(171d) Leveraging Mechanistic Models for Scale up and Optimization of Lyophilization | AIChE

(171d) Leveraging Mechanistic Models for Scale up and Optimization of Lyophilization

Authors 

Palanisamy, A. - Presenter, Dr. Reddy's Laboratories
Palaparthi, R., Dr Reddys Laboratories
Pillai, S. A., Dr. Reddy's Laboratories
Sharma, S., Dr. Reddy's Laboratories
Bagri, S., Dr. Reddy's Laboratories
Yeola, B. S., Dr. Reddy's Laboratories
Kurade, S. K., Dr. Reddy's Laboratories
Ottjes, G., Dr. Reddy's Laboratories

Leveraging mechanistic models for scale up and optimization of Lyophilization.

Abstract

Generic pharmaceutical industry has to operate in tight timelines of product development and scale up from lab to plant where time to market makes or breaks the viability of the business case. Getting it right the first time demands detailed product & process understanding and implementing appropriate mechanistic modelling and Quality-by-design (QbD) approaches in the product life cycle, to minimize downstream risks. This work describes example cases of such efforts involving the freeze/ vacuum drying unit operation with solvents.

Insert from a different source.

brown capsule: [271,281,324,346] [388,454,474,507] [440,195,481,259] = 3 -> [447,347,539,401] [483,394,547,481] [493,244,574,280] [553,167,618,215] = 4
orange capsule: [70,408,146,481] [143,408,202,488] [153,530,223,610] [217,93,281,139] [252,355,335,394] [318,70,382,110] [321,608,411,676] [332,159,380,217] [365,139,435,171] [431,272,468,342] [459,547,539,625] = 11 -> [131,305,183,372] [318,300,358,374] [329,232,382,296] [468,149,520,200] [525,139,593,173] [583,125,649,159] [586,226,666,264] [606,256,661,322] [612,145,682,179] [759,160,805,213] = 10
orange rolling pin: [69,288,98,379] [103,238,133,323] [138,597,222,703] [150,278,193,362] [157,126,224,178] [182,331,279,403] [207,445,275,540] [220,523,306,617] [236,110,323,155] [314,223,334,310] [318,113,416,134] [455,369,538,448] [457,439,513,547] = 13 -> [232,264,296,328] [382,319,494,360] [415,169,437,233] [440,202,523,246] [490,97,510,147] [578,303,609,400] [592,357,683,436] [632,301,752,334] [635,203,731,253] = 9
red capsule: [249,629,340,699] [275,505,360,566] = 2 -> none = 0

Lyophilization or freeze drying with aqueous/ solvent systems is a routine, but expensive, unit operation carried out across a range of industries (pharmaceuticals, food, paper, etc). It’s especially relevant for temperature sensitive materials (for ex., peptides, liposomes, and onco molecules) where traditional high temperature drying unit operations cannot be deployed. The process involves loading the solutions of the required products in vials or trays and drying to obtain typically a free flowing powder (without meltback or collapse or oiling out). Typical challenges in this process involve: defining the optimal drying conditions (temperature, pressure vs. time) for a given material on a certain equipment so that product of an acceptable quality is obtained; ensuring uniformity of this quality across the vials in a given batch; and translation of such conditions during scale-up from lab scale to plant scale. For both the aqueous and solvent based systems, this demands a quantitative understanding of the impact of the complex interactions (Figure 1) of the relevant material properties, equipment characteristics, process conditions on the quality of the output

Figure 1 – Lyophilization- CMAs, CQAs, and CPPs.

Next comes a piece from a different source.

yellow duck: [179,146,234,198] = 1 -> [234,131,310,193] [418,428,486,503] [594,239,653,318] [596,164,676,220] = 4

product. This is especially true as the cost of failure at plant scale is prohibitive as this is typically the last step in the manufacturing of these products. Substantial literature exists (for example, M.J. Pikal, et al 1984, Pisano et al 2013) in capturing the vial-level physics with quasi-steady state assumptions to describe aqueous systems and demonstrating the applicability. These are solved using one-dimensional coupled heat and mass transfer equations.

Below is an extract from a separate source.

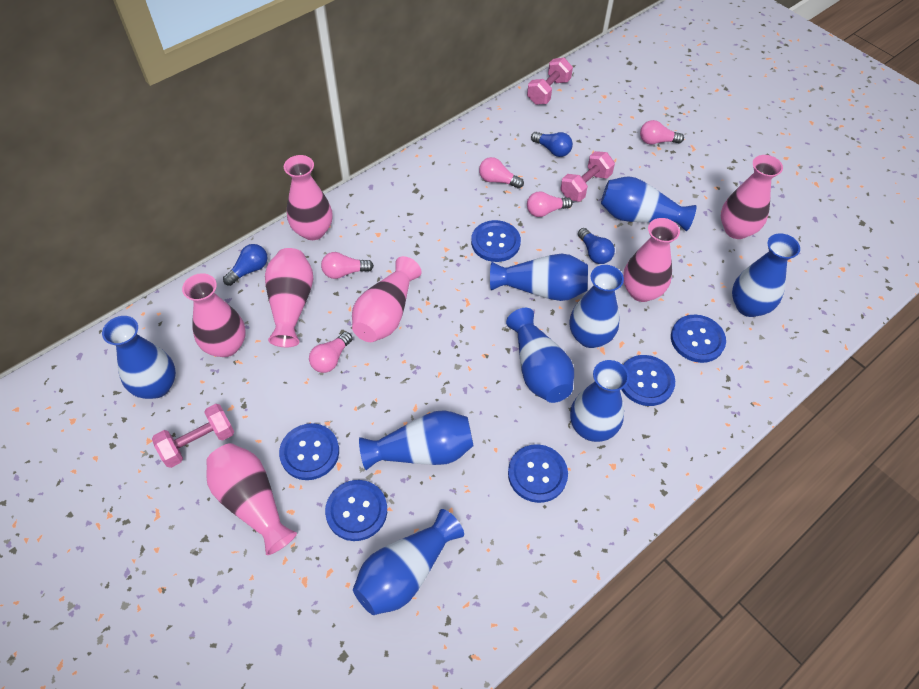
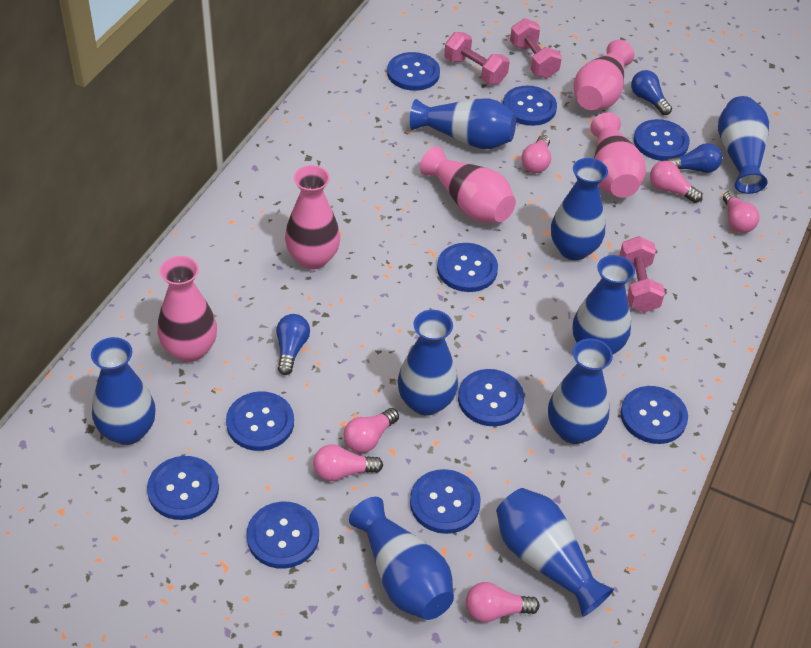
blue button: [279,423,339,480] [325,480,387,541] [471,220,521,262] [508,444,568,503] [621,355,675,406] [671,315,726,363] = 6 -> [147,456,219,520] [226,392,294,451] [247,502,319,569] [387,52,440,91] [410,469,481,534] [437,243,498,292] [458,369,524,426] [503,86,557,126] [621,386,688,444] [634,119,690,161] = 10
pink light bulb: [309,332,352,373] [321,252,374,279] [479,157,524,189] [527,191,573,217] [640,120,684,144] = 5 -> [313,445,383,481] [344,408,399,453] [466,582,540,622] [521,135,551,173] [650,161,702,203] [723,191,760,233] = 6
pink vase: [182,273,246,357] [206,443,297,555] [265,248,313,347] [284,155,332,240] [352,256,422,342] [623,218,680,302] [721,155,783,239] = 7 -> [157,256,217,362] [285,165,340,269] [420,146,516,223] [573,40,634,111] [590,112,646,198] = 5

The present work focuses on leveraging vial and equipment level physics to help with the definition and scale-up of lyo cycles in aqueous and solvent based systems. The first part focuses via case studies on how thermal characterization of lyophilizers can be leveraged to: bring predictability in scale-up (from 100s of vials to 1000s of vials) and; optimize lyo cycles using a novel algorithm. Example scenarios show such optimization lowering the drying time by as much as 20% compared to the traditional cycle development strategy. The second part presents cases of how such efforts can be extended to solvent systems by incorporation of additional physics. The higher vapor pressure of the solvent based systems demands more attention to the downstream utilities such as condenser and vacuum pump during scale up.